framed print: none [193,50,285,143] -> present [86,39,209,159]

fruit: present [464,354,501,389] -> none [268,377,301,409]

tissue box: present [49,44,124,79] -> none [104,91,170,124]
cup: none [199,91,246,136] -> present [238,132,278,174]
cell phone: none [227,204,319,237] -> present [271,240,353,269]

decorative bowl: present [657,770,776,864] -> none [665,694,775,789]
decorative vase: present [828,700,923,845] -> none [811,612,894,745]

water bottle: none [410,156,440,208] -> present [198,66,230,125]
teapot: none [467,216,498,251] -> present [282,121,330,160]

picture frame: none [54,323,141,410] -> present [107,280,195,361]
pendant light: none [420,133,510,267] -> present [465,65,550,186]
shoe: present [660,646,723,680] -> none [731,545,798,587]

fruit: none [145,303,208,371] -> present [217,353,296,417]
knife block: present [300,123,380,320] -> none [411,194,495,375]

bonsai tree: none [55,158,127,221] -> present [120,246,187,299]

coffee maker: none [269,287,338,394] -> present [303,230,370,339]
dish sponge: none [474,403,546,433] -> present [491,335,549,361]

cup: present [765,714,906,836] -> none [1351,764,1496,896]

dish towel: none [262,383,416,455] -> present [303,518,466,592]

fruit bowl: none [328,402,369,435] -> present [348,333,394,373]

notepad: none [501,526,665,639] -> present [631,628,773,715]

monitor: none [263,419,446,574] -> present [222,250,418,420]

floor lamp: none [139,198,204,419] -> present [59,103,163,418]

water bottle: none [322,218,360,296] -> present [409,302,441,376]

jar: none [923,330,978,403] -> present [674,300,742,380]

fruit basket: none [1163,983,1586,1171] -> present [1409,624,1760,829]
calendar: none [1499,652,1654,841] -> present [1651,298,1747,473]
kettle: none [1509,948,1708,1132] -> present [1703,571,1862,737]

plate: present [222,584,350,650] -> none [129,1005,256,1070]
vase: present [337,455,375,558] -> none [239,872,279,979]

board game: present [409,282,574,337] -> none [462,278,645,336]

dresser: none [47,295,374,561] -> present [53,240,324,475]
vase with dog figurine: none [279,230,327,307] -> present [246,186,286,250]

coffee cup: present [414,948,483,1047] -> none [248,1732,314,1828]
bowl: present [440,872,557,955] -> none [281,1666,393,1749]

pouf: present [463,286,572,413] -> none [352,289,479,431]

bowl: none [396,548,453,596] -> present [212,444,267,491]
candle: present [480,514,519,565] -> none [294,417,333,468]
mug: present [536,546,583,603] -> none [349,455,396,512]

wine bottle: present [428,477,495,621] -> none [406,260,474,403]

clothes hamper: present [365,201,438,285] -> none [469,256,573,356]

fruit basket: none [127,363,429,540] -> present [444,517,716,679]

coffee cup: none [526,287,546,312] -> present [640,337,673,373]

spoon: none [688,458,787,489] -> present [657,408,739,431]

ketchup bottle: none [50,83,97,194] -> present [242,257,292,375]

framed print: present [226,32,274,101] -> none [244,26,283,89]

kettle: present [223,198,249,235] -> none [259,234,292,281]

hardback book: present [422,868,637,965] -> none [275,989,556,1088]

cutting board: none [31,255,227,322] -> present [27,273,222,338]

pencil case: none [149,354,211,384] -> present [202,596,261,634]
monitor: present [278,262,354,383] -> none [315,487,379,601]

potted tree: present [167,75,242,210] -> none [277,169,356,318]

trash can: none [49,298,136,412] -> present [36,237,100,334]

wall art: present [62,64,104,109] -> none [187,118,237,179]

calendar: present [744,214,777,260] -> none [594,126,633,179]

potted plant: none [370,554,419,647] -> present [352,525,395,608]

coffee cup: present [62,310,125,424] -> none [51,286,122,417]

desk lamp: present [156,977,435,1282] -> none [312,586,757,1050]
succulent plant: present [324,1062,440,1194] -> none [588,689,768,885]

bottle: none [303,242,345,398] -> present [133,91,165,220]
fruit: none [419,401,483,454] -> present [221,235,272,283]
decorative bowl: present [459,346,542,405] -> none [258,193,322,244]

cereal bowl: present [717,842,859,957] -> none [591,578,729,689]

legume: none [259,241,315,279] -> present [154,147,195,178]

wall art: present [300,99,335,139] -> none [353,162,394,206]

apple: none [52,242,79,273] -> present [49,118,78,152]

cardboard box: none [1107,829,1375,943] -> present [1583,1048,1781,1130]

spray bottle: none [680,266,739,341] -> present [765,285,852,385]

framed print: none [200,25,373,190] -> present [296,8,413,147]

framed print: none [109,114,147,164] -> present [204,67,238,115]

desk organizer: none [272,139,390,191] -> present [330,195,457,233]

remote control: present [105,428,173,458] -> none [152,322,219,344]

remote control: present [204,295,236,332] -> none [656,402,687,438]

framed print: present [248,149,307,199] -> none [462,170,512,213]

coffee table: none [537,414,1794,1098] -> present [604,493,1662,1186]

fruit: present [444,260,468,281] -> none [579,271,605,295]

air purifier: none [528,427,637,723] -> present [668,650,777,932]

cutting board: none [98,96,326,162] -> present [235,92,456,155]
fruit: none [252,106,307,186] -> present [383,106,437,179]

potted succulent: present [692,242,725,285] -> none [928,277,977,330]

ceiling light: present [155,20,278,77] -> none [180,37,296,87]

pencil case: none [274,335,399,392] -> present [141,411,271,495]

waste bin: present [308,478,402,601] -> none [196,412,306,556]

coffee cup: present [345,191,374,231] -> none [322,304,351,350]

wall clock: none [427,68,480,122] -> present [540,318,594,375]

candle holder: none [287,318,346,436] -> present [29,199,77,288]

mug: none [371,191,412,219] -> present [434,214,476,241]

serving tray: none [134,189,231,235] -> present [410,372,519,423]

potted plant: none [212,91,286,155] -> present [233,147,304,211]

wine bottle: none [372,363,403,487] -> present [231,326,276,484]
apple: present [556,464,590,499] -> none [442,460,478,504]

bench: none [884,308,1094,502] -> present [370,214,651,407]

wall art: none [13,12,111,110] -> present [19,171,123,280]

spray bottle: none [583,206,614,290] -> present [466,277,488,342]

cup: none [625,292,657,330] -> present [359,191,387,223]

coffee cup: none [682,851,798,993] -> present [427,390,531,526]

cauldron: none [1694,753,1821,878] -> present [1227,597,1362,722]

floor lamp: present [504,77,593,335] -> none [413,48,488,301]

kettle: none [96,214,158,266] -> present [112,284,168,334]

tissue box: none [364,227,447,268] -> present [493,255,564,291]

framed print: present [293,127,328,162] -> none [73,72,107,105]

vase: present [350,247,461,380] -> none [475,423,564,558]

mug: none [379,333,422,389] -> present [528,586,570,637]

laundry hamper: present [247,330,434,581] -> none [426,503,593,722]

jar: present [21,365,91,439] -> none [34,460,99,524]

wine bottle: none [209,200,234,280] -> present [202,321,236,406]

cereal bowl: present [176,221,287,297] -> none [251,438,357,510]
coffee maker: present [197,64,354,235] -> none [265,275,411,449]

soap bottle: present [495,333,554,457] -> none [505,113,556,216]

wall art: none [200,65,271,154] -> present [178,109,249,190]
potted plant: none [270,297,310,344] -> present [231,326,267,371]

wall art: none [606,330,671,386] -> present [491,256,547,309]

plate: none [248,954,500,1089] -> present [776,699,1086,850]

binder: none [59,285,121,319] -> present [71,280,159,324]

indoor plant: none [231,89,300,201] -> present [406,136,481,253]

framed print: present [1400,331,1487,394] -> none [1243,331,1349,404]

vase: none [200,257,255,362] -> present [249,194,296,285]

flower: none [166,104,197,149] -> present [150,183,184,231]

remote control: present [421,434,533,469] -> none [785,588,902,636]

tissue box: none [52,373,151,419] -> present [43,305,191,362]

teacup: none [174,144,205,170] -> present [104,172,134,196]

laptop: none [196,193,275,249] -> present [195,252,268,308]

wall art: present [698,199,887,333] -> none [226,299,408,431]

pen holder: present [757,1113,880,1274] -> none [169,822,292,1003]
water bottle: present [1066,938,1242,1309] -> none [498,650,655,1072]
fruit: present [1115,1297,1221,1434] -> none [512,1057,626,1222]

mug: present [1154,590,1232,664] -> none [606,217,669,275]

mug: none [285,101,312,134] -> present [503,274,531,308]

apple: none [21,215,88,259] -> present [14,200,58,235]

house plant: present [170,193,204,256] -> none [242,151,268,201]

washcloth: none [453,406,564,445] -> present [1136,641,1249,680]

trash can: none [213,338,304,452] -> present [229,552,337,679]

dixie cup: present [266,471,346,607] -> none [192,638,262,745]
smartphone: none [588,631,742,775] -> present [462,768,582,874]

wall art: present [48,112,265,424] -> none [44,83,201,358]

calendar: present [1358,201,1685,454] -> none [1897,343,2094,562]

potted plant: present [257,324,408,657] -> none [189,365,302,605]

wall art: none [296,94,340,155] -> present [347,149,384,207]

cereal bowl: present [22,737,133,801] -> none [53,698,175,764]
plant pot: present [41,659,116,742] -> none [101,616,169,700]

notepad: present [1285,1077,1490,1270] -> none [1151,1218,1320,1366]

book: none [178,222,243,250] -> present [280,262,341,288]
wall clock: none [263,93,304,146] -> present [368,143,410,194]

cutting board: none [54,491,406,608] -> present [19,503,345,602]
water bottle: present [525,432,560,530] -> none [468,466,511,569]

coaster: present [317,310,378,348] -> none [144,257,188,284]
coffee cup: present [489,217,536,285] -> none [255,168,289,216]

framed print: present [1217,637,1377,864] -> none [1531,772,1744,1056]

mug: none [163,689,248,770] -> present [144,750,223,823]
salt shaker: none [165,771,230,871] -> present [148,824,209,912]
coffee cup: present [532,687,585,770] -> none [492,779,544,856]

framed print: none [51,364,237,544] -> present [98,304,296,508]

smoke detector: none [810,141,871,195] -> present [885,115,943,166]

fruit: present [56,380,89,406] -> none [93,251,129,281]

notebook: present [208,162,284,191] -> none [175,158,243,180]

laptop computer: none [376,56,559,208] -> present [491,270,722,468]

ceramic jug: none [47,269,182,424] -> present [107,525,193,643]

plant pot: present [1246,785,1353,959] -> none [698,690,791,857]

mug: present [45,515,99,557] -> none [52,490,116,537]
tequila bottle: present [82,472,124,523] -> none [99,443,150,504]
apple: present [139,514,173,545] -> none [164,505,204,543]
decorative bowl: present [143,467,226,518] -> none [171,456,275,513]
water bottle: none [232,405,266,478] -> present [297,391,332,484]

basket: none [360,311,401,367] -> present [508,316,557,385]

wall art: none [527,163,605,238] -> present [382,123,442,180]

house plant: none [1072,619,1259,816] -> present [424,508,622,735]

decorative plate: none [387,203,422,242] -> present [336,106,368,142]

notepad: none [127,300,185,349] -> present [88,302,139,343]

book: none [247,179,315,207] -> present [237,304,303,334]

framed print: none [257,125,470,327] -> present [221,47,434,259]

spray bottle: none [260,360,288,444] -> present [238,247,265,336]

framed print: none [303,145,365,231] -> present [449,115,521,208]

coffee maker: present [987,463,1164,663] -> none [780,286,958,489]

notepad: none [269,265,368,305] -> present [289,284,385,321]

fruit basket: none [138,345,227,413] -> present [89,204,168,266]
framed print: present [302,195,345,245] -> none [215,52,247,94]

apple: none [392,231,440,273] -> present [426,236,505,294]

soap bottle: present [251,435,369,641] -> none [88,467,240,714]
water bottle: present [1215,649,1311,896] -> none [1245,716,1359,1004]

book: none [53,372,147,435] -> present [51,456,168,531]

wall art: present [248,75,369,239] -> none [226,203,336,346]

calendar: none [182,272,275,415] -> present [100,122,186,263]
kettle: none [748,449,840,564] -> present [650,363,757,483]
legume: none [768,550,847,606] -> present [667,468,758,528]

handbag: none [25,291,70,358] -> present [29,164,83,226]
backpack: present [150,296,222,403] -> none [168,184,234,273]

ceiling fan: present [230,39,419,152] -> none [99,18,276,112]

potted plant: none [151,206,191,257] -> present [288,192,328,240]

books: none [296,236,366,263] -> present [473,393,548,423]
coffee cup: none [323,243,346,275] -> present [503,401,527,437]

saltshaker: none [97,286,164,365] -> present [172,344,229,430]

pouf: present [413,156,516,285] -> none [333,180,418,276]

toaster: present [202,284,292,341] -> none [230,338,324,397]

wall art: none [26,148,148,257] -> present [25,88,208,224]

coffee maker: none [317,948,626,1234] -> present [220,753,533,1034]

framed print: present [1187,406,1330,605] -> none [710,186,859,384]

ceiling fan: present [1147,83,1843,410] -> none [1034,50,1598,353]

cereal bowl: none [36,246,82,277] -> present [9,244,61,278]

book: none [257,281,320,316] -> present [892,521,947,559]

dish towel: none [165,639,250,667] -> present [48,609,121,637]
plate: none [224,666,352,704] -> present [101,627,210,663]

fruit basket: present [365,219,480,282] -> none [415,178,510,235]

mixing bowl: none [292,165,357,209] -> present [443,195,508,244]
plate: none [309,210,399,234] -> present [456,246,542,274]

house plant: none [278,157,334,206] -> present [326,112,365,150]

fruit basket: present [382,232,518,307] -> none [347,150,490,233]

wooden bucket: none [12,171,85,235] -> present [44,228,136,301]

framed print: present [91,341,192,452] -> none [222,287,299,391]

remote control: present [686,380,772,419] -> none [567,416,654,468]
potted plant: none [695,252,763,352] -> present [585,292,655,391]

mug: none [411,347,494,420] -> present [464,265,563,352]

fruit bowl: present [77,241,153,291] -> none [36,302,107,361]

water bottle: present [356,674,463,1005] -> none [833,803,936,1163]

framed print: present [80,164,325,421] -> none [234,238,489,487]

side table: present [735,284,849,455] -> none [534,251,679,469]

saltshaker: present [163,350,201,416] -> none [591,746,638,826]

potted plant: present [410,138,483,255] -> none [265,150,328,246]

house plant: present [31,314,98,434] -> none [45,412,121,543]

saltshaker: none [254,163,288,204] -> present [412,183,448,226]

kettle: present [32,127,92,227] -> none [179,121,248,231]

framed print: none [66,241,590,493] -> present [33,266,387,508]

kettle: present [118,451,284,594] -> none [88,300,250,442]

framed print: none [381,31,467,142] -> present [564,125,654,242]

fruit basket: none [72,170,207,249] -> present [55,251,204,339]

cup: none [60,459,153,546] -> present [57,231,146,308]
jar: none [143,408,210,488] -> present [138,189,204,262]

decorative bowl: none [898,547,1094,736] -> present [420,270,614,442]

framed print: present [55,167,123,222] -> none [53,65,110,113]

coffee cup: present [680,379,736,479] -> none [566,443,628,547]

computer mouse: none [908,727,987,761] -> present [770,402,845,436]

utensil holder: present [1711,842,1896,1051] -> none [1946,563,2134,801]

- TASK GOAL
The line containing "jar: none [923,330,978,403]" marks the end: copy exactly every line from the top of the data above down to it, that line included.

- SOLUTION TO THIS EXERCISE
framed print: none [193,50,285,143] -> present [86,39,209,159]

fruit: present [464,354,501,389] -> none [268,377,301,409]

tissue box: present [49,44,124,79] -> none [104,91,170,124]
cup: none [199,91,246,136] -> present [238,132,278,174]
cell phone: none [227,204,319,237] -> present [271,240,353,269]

decorative bowl: present [657,770,776,864] -> none [665,694,775,789]
decorative vase: present [828,700,923,845] -> none [811,612,894,745]

water bottle: none [410,156,440,208] -> present [198,66,230,125]
teapot: none [467,216,498,251] -> present [282,121,330,160]

picture frame: none [54,323,141,410] -> present [107,280,195,361]
pendant light: none [420,133,510,267] -> present [465,65,550,186]
shoe: present [660,646,723,680] -> none [731,545,798,587]

fruit: none [145,303,208,371] -> present [217,353,296,417]
knife block: present [300,123,380,320] -> none [411,194,495,375]

bonsai tree: none [55,158,127,221] -> present [120,246,187,299]

coffee maker: none [269,287,338,394] -> present [303,230,370,339]
dish sponge: none [474,403,546,433] -> present [491,335,549,361]

cup: present [765,714,906,836] -> none [1351,764,1496,896]

dish towel: none [262,383,416,455] -> present [303,518,466,592]

fruit bowl: none [328,402,369,435] -> present [348,333,394,373]

notepad: none [501,526,665,639] -> present [631,628,773,715]

monitor: none [263,419,446,574] -> present [222,250,418,420]

floor lamp: none [139,198,204,419] -> present [59,103,163,418]

water bottle: none [322,218,360,296] -> present [409,302,441,376]

jar: none [923,330,978,403] -> present [674,300,742,380]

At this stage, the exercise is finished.